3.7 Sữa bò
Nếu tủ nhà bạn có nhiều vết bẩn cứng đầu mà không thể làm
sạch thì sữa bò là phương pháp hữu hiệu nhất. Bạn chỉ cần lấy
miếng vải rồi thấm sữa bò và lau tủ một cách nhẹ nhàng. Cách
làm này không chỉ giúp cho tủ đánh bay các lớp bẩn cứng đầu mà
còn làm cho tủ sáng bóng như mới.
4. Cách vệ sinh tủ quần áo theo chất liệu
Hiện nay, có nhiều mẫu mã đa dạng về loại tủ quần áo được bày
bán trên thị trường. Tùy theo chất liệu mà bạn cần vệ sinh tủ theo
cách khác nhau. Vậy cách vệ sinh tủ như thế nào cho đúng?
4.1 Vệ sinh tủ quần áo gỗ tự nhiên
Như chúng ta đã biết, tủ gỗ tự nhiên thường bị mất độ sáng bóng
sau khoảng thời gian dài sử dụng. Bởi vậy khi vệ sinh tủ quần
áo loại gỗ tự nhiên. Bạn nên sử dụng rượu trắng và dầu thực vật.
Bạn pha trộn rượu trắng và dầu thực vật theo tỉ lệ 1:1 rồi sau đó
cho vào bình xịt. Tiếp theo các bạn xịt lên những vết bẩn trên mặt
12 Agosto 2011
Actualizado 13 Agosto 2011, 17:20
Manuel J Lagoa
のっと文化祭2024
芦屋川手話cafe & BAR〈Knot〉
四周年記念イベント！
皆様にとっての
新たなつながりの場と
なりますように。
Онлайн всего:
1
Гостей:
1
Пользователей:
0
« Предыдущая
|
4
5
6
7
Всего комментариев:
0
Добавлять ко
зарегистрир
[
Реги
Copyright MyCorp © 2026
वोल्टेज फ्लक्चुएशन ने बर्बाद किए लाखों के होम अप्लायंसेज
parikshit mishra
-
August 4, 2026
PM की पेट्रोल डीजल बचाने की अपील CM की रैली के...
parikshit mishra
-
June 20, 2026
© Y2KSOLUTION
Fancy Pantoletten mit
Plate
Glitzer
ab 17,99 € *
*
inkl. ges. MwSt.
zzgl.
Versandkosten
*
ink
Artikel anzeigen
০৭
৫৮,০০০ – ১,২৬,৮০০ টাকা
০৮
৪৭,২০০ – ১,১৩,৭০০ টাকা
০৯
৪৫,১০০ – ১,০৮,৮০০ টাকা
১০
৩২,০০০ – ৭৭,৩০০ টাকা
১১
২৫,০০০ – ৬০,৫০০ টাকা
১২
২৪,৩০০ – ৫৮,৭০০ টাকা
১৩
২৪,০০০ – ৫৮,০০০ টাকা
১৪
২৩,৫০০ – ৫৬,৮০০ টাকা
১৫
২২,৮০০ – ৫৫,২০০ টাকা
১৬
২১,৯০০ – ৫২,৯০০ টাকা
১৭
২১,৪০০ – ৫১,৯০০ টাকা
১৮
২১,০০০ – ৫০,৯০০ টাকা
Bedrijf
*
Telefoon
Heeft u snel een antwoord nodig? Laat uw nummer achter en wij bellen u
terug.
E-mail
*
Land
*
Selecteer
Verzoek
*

-*-

## Task:
Reproduce word for word the material above, beginning with the line that contains "Hiện nay, có" and ending with the line that contains "sau khoảng thời".

## The answer:
Hiện nay, có nhiều mẫu mã đa dạng về loại tủ quần áo được bày
bán trên thị trường. Tùy theo chất liệu mà bạn cần vệ sinh tủ theo
cách khác nhau. Vậy cách vệ sinh tủ như thế nào cho đúng?
4.1 Vệ sinh tủ quần áo gỗ tự nhiên
Như chúng ta đã biết, tủ gỗ tự nhiên thường bị mất độ sáng bóng
sau khoảng thời gian dài sử dụng. Bởi vậy khi vệ sinh tủ quần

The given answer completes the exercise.